** Opening DOCUMENT PASSAGE block **
Oscar was never better named.
He did it, no question, even if he did get a ‘Not proven’ verdict on the murder charge. He turned into a Quentin Tarantino character and started blazing away at a door knowing there was someone behind it. All through the trial I waited for the prosecution to hammer away at the key questions:
‘When you heard the noise, why did it not occur to you to check whether your girlfriend was still in bed beside you?’
‘When you heard the noise, why did it not occur to you to ask Reeva if she’d heard it too?’
‘When you got out your gun, why did it not occur to your to turn and say to Reeva, “Stay here while I investigate.”?’
Of all of it, that’s the part I don’t understand, and that’s where reasonable doubt must kick in.
In all the circumstances, five years for shooting and killing your girlfriend, most of it to be served under ‘house arrest’, seems like the deal of the day.
Age gap
I’m not a big Strictly fan . . . that is an understatement . . . but I happened to catch the end of the results programme last night. It featured, to my astonishment, the duetting Tony Bennett and Lady Gaga.
** Closing DOCUMENT PASSAGE block **
** Opening DATA SHOWN block **
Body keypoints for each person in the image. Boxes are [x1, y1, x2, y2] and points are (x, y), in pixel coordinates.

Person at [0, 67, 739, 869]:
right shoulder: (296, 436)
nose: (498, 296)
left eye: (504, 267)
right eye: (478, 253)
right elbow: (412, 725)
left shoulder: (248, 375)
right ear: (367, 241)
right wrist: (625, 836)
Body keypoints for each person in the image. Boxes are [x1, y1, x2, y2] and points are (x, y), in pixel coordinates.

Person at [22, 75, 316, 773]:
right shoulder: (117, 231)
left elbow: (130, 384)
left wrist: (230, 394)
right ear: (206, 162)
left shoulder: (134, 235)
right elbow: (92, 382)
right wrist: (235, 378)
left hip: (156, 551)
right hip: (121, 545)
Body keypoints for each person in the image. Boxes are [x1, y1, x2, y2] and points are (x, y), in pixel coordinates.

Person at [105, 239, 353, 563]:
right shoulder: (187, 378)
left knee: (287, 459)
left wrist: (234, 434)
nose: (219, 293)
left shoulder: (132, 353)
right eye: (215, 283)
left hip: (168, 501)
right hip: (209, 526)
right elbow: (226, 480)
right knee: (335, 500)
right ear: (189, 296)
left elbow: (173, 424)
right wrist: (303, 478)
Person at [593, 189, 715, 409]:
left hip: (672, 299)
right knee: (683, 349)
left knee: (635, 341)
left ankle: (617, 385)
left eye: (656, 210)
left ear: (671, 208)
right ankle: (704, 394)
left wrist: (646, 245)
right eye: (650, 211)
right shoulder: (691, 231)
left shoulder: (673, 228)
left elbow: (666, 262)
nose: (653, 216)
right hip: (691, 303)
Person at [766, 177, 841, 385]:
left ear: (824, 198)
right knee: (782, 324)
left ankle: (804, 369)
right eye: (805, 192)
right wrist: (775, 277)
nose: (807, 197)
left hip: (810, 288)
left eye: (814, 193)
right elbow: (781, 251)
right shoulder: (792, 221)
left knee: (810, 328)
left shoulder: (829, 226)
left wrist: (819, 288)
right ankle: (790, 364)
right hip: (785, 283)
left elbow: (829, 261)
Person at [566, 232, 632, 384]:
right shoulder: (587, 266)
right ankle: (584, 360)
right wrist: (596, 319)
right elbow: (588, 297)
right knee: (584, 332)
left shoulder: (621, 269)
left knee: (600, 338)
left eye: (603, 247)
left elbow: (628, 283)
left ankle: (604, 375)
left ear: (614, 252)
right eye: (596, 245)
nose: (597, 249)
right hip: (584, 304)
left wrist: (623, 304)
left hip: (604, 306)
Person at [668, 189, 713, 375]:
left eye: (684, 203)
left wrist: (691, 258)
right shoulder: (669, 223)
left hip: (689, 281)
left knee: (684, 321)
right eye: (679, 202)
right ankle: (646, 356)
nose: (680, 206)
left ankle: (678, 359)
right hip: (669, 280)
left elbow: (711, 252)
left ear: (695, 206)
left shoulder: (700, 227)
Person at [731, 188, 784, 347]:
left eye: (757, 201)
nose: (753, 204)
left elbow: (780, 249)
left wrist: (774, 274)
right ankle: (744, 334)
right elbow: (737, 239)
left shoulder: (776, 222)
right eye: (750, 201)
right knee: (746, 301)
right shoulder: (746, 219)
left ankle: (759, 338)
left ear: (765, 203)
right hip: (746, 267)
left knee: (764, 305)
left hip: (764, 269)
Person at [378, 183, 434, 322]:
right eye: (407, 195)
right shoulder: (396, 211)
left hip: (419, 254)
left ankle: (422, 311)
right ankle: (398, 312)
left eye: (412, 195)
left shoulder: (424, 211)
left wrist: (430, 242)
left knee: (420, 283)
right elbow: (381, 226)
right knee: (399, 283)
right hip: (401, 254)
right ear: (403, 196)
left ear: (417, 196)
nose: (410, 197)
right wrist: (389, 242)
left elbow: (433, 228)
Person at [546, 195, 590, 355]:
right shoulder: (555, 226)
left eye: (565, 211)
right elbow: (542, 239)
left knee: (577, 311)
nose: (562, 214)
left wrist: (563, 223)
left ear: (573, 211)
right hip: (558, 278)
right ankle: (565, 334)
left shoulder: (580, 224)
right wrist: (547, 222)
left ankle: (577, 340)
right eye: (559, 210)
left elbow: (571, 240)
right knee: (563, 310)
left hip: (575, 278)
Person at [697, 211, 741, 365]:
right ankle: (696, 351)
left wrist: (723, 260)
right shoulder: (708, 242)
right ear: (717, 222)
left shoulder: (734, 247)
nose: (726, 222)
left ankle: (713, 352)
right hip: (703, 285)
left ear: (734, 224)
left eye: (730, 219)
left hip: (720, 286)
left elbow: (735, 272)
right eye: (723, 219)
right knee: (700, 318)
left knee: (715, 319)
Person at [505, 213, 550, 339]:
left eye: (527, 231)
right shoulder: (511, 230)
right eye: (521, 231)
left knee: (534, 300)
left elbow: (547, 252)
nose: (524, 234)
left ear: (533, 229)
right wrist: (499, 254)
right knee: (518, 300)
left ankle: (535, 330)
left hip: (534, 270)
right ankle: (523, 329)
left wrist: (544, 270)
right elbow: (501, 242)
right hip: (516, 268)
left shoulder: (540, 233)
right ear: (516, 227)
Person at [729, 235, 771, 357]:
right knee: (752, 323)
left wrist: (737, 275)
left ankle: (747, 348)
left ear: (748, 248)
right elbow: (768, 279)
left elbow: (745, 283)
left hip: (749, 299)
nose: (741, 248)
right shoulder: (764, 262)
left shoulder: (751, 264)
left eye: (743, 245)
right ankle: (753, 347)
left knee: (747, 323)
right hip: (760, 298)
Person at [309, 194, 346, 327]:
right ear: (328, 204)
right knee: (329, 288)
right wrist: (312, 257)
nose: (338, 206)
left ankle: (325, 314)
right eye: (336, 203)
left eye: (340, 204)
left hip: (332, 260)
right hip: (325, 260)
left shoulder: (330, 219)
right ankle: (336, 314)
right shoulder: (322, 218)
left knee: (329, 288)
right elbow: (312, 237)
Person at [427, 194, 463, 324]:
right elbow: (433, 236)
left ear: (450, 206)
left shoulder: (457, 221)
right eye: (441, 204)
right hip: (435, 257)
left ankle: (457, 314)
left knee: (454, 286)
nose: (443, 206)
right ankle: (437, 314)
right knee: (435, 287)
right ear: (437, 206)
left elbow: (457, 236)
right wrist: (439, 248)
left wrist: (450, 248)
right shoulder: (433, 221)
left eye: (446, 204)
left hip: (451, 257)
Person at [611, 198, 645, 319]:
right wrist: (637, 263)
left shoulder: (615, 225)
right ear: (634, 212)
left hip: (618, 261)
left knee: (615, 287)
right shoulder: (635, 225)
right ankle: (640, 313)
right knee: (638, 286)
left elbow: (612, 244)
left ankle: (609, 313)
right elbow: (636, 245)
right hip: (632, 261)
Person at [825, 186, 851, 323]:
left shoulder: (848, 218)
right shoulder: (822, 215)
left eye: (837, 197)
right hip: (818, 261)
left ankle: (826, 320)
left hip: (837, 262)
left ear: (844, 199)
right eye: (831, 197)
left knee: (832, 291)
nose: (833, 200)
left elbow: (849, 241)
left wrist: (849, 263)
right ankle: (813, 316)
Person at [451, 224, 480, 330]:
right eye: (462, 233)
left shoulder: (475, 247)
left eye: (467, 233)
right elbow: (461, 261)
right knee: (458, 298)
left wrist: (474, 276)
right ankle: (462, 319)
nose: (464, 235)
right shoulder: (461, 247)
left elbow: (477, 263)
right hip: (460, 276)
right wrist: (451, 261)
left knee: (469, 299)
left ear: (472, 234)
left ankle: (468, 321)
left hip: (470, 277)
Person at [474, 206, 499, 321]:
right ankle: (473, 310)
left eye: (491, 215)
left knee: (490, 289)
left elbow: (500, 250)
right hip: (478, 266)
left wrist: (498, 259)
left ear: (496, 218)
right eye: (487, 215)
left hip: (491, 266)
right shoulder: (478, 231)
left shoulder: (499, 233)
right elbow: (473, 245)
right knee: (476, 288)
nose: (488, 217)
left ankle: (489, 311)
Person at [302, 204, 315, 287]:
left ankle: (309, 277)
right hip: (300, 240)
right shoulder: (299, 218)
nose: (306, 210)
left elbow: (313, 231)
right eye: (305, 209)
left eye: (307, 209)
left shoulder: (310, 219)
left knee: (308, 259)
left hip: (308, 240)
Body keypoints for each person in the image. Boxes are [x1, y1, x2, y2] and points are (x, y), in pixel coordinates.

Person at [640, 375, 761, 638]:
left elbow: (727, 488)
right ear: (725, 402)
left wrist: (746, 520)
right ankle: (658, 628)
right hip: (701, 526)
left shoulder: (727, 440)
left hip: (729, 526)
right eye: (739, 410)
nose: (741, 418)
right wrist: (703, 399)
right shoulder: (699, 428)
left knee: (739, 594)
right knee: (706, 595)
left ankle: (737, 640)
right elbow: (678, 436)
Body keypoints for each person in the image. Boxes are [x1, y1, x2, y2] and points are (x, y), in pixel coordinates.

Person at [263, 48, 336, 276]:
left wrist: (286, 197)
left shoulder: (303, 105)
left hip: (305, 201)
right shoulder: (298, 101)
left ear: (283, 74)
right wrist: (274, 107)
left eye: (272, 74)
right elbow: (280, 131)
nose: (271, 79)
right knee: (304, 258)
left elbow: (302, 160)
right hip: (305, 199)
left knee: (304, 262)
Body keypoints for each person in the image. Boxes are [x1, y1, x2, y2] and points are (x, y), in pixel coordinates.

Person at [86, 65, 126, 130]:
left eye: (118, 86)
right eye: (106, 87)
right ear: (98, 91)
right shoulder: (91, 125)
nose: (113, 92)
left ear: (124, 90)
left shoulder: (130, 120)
** Closing DATA SHOWN block **
→ **PROBLEMS TO WORK ON**
1/ Can you repeat the column's wording, everything from "In all the circumstances, five" down to "and Lady Gaga."?
2/ Can you pick up the column where it stops and continue it?
The material is irrelevant here.

→ **RESULTS FOR EACH TASK**
1/
In all the circumstances, five years for shooting and killing your girlfriend, most of it to be served under ‘house arrest’, seems like the deal of the day.
Age gap
I’m not a big Strictly fan . . . that is an understatement . . . but I happened to catch the end of the results programme last night. It featured, to my astonishment, the duetting Tony Bennett and Lady Gaga.

2/
I like Lady G even less than I like Strictly, but Tony Bennett could make anyone sound good. The remarkable thing about the pairing is not that someone thought to put them together, but that when his partner, now 28, was born, Mr B was already sixty years old.
Black and white
Dipped into the unwatched BluRay pile last night, and pulled out ‘Nebraska’. Bruce Dern has been on most people’s ‘What ever happened to ….?’ list for years, but not any more. It’s the best thing he’s ever done; too bad it took him 55 years.
Gay swop
I have had a brainwave. How to turn The Apprentice from an unpleasant spectacle into a global chart-topper. Fire the bully that is Alan Sugar and replace him with Graham Norton.
Mixed media
Last night we finally got round to watching ‘The Dallas Buyers Club’, without any prior knowledge of the story. Absolutely brilliant, and a best actor Oscar well deserved.
Then I soured it by watching the first episode of ‘The Great Fire’, on ITV. Three more to go, apparently, but I don’t care if they never put it out.
STFU, please
Trying to work, with a building site next door on my right, and another two doors down on my left. Pain in the butt.
Sugar coated
I note that the BBC has invested my Broadcasting Tax money in yet another series of The Apprentice. Pushy and arrogant young people, confronted by an unpleasant and arrogant older man. Explain it to me, please.
Cant
Over the last couple of weeks I’ve tuned in to ‘Grantchester’ on ITV.
I knew of it in advance because my stepdaughter worked on a couple of the episodes, but it was only when it aired that I realised it’s based on short stories by one James Runcie, son of the late Archbishop of Canterbury.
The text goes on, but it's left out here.